25. What was “a narrowly technocratic approach to the war” (p. 157)? Why was it important?

26. Appy argues that the U.S. was defeated in Vietnam because policymakers failed to understand the character of the war and the motivations and loyalties of both the North and South Vietnamese people. Explain exactly what he means.

Chapter 6

27. What was “humping the boonies”? What was the point? How did “grunts” perceive their jobs?

28. How does Appy interpret the many instances in which U.S. service members brutalized, raped, and murdered civilians in Vietnam? How does he assign responsibility for such war crimes? Do you agree with his analysis?

Chapter 7

29. What did most combat soldiers understand (and not understand) about the war before they were sent to Vietnam? How did being “in country” alter their views? What is Appy’s aim in contrasting the government’s “official justifications” with the day-to-day experience of soldiers?

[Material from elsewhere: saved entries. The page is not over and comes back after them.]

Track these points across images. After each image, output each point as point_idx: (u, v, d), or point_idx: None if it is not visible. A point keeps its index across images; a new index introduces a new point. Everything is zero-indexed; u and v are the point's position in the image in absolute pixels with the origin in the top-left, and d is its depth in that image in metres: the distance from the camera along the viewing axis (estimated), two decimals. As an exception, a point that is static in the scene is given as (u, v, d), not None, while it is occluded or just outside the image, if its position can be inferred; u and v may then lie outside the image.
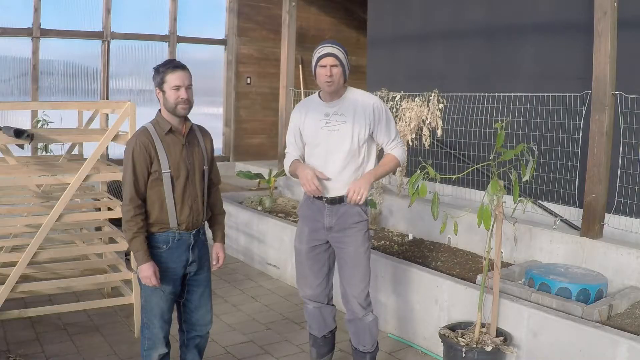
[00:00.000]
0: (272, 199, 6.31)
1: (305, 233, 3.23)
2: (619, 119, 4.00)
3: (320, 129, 3.09)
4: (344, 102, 3.10)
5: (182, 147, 2.78)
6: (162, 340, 2.86)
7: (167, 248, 2.78)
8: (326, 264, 3.26)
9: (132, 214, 2.68)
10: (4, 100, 7.32)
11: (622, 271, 3.84)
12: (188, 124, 2.83)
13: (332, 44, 3.06)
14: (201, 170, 2.86)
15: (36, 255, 3.70)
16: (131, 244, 2.71)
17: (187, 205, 2.79)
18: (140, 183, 2.70)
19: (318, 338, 3.38)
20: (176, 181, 2.75)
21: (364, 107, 3.07)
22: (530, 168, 3.07)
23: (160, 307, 2.81)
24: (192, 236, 2.84)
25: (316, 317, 3.33)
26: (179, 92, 2.70)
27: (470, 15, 5.88)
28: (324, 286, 3.28)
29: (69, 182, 3.72)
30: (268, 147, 9.43)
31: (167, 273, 2.79)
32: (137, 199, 2.69)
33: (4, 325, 4.02)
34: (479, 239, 4.59)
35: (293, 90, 7.35)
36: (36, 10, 7.50)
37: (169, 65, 2.73)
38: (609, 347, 2.93)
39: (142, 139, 2.71)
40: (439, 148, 5.53)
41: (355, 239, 3.13)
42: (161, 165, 2.71)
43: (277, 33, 7.93)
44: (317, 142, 3.12)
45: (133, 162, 2.69)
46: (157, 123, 2.78)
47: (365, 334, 3.22)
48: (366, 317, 3.20)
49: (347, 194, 3.01)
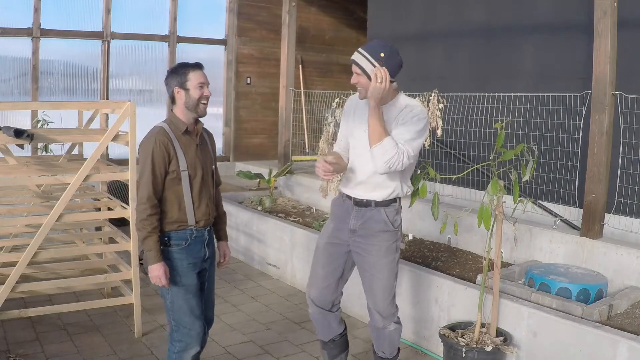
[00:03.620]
0: (272, 199, 6.31)
1: (329, 229, 3.15)
2: (619, 119, 4.00)
3: (364, 132, 2.92)
4: (390, 111, 2.91)
5: (196, 147, 2.84)
6: (196, 338, 2.83)
7: (186, 245, 2.81)
8: (340, 267, 3.13)
9: (148, 212, 2.69)
10: (4, 100, 7.32)
11: (622, 271, 3.84)
12: (200, 124, 2.89)
13: (364, 48, 2.88)
14: (211, 170, 2.94)
15: (36, 255, 3.70)
16: (144, 242, 2.72)
17: (204, 203, 2.85)
18: (159, 182, 2.73)
19: (326, 342, 3.29)
20: (193, 180, 2.80)
21: (402, 113, 2.89)
22: (530, 168, 3.08)
23: (189, 303, 2.81)
24: (207, 232, 2.91)
25: (319, 321, 3.24)
26: (203, 90, 2.77)
27: (470, 15, 5.88)
28: (331, 290, 3.15)
29: (69, 182, 3.72)
30: (268, 147, 9.43)
31: (189, 268, 2.82)
32: (154, 198, 2.71)
33: (4, 325, 4.02)
34: (479, 239, 4.59)
35: (293, 90, 7.35)
36: (36, 10, 7.49)
37: (190, 65, 2.79)
38: (609, 347, 2.93)
39: (162, 138, 2.73)
40: (439, 148, 5.53)
41: (378, 249, 2.99)
42: (180, 164, 2.75)
43: (277, 33, 7.93)
44: (356, 143, 3.02)
45: (152, 160, 2.70)
46: (171, 123, 2.81)
47: (385, 342, 3.13)
48: (387, 327, 3.09)
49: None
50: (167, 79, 2.82)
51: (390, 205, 3.00)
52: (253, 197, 6.53)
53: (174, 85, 2.78)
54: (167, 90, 2.84)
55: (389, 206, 3.00)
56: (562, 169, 4.54)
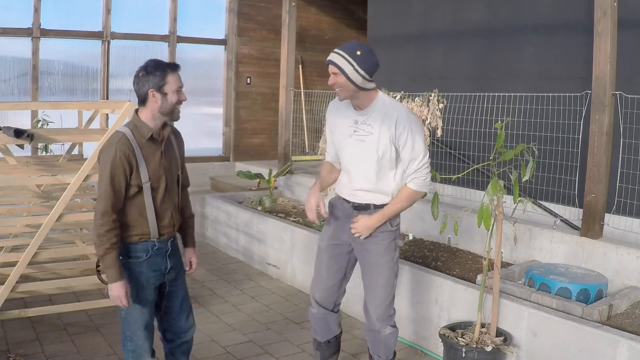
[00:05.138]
0: (272, 199, 6.31)
1: (329, 230, 3.16)
2: (619, 119, 4.00)
3: (349, 137, 2.96)
4: (373, 112, 2.92)
5: (161, 155, 2.64)
6: (148, 351, 2.76)
7: (147, 257, 2.66)
8: (343, 267, 3.16)
9: (106, 228, 2.49)
10: (4, 100, 7.31)
11: (622, 271, 3.84)
12: (167, 129, 2.68)
13: (340, 49, 2.87)
14: (177, 177, 2.76)
15: (36, 255, 3.70)
16: (103, 260, 2.55)
17: (168, 215, 2.69)
18: (118, 196, 2.53)
19: (322, 343, 3.30)
20: (157, 192, 2.63)
21: (389, 119, 2.87)
22: (530, 168, 3.08)
23: (143, 318, 2.71)
24: (170, 243, 2.75)
25: (320, 321, 3.25)
26: (180, 95, 2.60)
27: (470, 15, 5.88)
28: (334, 290, 3.18)
29: (69, 182, 3.72)
30: (268, 147, 9.43)
31: (148, 282, 2.69)
32: (112, 213, 2.51)
33: (4, 325, 4.02)
34: (479, 239, 4.59)
35: (293, 90, 7.35)
36: (36, 10, 7.49)
37: (168, 66, 2.58)
38: (609, 347, 2.93)
39: (122, 149, 2.51)
40: (439, 148, 5.53)
41: (377, 248, 3.02)
42: (142, 176, 2.56)
43: (277, 33, 7.93)
44: (344, 149, 3.02)
45: (111, 173, 2.50)
46: (135, 128, 2.58)
47: (380, 345, 3.13)
48: (383, 330, 3.09)
49: (352, 227, 2.99)
50: (140, 79, 2.55)
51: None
52: (253, 197, 6.53)
53: (149, 88, 2.53)
54: (136, 90, 2.58)
55: None
56: (562, 169, 4.54)
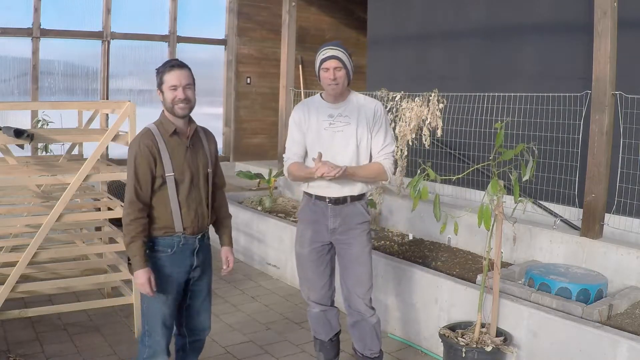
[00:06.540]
0: (272, 199, 6.31)
1: (307, 236, 3.20)
2: (619, 119, 4.00)
3: (324, 130, 3.08)
4: (349, 104, 3.11)
5: (186, 150, 2.73)
6: (163, 349, 2.78)
7: (171, 252, 2.72)
8: (329, 265, 3.24)
9: (131, 217, 2.61)
10: (4, 100, 7.32)
11: (622, 271, 3.84)
12: (193, 125, 2.77)
13: (335, 46, 3.06)
14: (205, 173, 2.81)
15: (36, 255, 3.70)
16: (128, 248, 2.63)
17: (192, 209, 2.73)
18: (142, 186, 2.63)
19: (325, 342, 3.32)
20: (180, 184, 2.69)
21: (367, 110, 3.09)
22: (530, 168, 3.07)
23: (162, 314, 2.74)
24: (197, 241, 2.79)
25: (321, 320, 3.29)
26: (175, 92, 2.65)
27: (470, 15, 5.89)
28: (327, 288, 3.26)
29: (69, 182, 3.71)
30: (268, 147, 9.44)
31: (171, 278, 2.73)
32: (137, 203, 2.62)
33: (4, 325, 4.02)
34: (479, 239, 4.59)
35: (293, 90, 7.35)
36: (36, 10, 7.50)
37: (167, 65, 2.70)
38: (609, 347, 2.93)
39: (146, 141, 2.65)
40: (439, 148, 5.53)
41: (360, 239, 3.14)
42: (165, 168, 2.66)
43: (277, 33, 7.94)
44: (320, 142, 3.08)
45: (135, 165, 2.63)
46: (160, 124, 2.72)
47: (373, 337, 3.17)
48: (372, 317, 3.17)
49: (317, 168, 2.90)
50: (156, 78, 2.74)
51: (363, 197, 3.19)
52: (253, 197, 6.53)
53: (156, 86, 2.72)
54: None
55: (362, 199, 3.18)
56: (562, 169, 4.54)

30. Why does Appy includes a description of mutinies and fragging in this chapter? (What is “fragging”?)

31. What does Appy think about the unprecedented number of medals given to soldiers who fought in Vietnam?

Chapter 8

32. What typical means did soldiers use to cope with their tours of duty?

33. Appy holds U.S. policymakers ultimately responsible for the tragedy and horror that American soldiers faced in Vietnam, yet he also concedes that many of those soldiers blamed, hated, and brutalized the Vietnamese. Is this a contradiction? How does Appy explain the mindset and behavior of many ordinary soldiers? How would you?

34. What was the My Lai massacre?

35. How did drugs figure in soldiers’ response to the war? How would you interpret drug use in the military? How does Appy?

Chapter 9

36. How would you characterize Appy’s view of the relationship between veterans and the antiwar movement? What other view is he trying to revise? Why?

37. Did veterans mobilize politically after they returned to the U.S.? Why or why not?

38. How do you think Vietnam movies ("Coming Home," "Born on the Fourth of July," "Platoon," "Forrest Gump," "Apocalypse Now," etc.) have shaped the public's understanding (and your understanding) of the war, the antiwar movement, and the experiences of soldiers and veterans?